2. Customer failure-official and The crucial error step This led to the failure of the task.

Building the first standard data collection: from and when This data collection includes a wide range of failure records collected from 127 LLM systems, which are created algorithm or handcrafted by experts to ensure realism and diversity. Each record of failure is accompanied by good human comments for the sake:
from: The agent responsible for failure.
when: The specific interaction step where the decisive error occurred.
WhyExplanation of a natural language for the cause of failure.

3. Explore the first “automated” automated “automatic” methods: Using who and en Dataset, the paper designs and evaluates three distinctive ways to support automatic failure:
Everything in the matter: This LLM method provides user inquiries and a complete failure record, and ask him to specify the responsible agent and the decisive error step in one pass. Although it is costly effective, it may struggle to determine accurate errors in the long contexts.
Step by step: This approach mimics the correction of manual errors by reviewing the LLM recording of the reaction successively, which makes the ruling every step until the error is found. It is more accurate in determining the error step located but it bears higher costs and risks accumulate errors.
Binary Search: A compromise between the first two methods, this strategy is divided over and over again into half of the record, using LLM to determine the part that contains the error. Then he frequently searches for the specified sector, providing a balance in cost and performance.

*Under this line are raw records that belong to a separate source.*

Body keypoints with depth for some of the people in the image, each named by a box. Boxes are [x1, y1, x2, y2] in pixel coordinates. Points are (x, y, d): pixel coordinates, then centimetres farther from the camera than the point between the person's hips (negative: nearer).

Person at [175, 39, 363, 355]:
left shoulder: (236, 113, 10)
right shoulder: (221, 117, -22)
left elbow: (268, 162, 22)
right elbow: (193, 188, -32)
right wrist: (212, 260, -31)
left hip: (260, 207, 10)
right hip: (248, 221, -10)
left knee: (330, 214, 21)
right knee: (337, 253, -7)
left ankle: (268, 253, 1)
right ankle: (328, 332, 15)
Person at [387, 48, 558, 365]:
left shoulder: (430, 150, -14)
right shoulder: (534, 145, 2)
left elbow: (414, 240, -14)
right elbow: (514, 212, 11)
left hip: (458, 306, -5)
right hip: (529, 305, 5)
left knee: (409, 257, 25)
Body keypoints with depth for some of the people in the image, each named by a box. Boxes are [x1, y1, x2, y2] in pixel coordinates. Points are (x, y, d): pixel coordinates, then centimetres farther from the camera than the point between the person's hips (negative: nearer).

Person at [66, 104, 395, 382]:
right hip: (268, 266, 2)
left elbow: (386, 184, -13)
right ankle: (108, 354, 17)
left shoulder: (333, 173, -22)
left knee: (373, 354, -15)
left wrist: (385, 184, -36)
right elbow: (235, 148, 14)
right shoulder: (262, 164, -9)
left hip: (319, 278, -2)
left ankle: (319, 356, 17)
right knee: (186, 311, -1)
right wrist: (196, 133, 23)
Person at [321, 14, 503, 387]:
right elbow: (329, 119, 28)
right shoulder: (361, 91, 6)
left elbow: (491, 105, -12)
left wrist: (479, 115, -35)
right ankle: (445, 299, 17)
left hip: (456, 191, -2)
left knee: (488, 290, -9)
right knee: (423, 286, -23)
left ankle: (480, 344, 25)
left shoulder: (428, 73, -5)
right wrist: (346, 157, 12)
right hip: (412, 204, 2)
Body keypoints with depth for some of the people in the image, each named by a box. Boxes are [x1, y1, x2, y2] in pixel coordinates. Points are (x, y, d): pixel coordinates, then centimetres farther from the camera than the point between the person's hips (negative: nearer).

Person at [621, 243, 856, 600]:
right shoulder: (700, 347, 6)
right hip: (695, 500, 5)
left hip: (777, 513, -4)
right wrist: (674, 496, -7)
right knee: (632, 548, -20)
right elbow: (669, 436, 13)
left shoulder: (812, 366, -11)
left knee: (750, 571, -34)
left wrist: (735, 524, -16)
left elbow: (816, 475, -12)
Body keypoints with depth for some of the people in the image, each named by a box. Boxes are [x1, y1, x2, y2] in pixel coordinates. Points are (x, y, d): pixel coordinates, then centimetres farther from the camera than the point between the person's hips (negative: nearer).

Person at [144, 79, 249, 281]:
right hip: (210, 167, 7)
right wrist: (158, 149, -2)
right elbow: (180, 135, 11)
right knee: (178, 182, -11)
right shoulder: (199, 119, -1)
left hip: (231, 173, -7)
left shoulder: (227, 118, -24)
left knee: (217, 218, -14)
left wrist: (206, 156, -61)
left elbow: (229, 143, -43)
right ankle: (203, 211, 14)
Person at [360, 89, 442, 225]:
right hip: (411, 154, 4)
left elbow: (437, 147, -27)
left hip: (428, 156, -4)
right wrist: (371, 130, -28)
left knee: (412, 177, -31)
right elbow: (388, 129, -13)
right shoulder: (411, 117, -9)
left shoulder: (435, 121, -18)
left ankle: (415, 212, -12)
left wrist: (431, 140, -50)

Experimental results and the main results

I have experiences in two preparations: one where LLM knows the answer to the truth to the problem that its multi -agent system tries to solve (With the Earth’s truth) And one no (no)Unrealistic). The basic model used was the GPT-4O, although other models were also tested. The systematic evaluation of these methods on the World Health Organization, and when the data group resulted in several important visions:

A long way to goThe current roads are far from perfection. Even the best way to achieve one performance has only accurately about 53.5 % In identifying the responsible agent and just 14.2 % In determining the delicate error step. Some roads have led to worse than random guessy, which confirms the difficulty of the task.
There is no solution “All in one”Different ways that excel in different aspects of the problem. the All there is to it The method is better to determine “than”, while Step -by -step The method is more effective in determining “Matthew”. the Bilateral search The method provides medium performance.

The hybrid approach shows the promise, but at a high cost: The researchers found that combining different methods, such as using the ALL-ONCE approach to select a possible agent and then apply step-by-step method to find the error, can improve total performance. However, this comes with a significant increase in the calculation.

Modern models are struggling: Surprisingly, even the most advanced thinking models, such as Openai O1 and Deepsek R1I am looking for this difficult task. This highlights the difficult difficulty in assigning automatic failure, which requires a higher level of thinking more than what is required for more traditional tasks.

The importance of frank thinkingExpressive claims that require LLM to explain her thinking about methods that range in step and step step to improve performance.

The length of context is a specific factorThe study also revealed that with the length of the context for the failure records, the performance of all the attribution methods tends to decrease, with a more clear effect on the accuracy of determining the error step.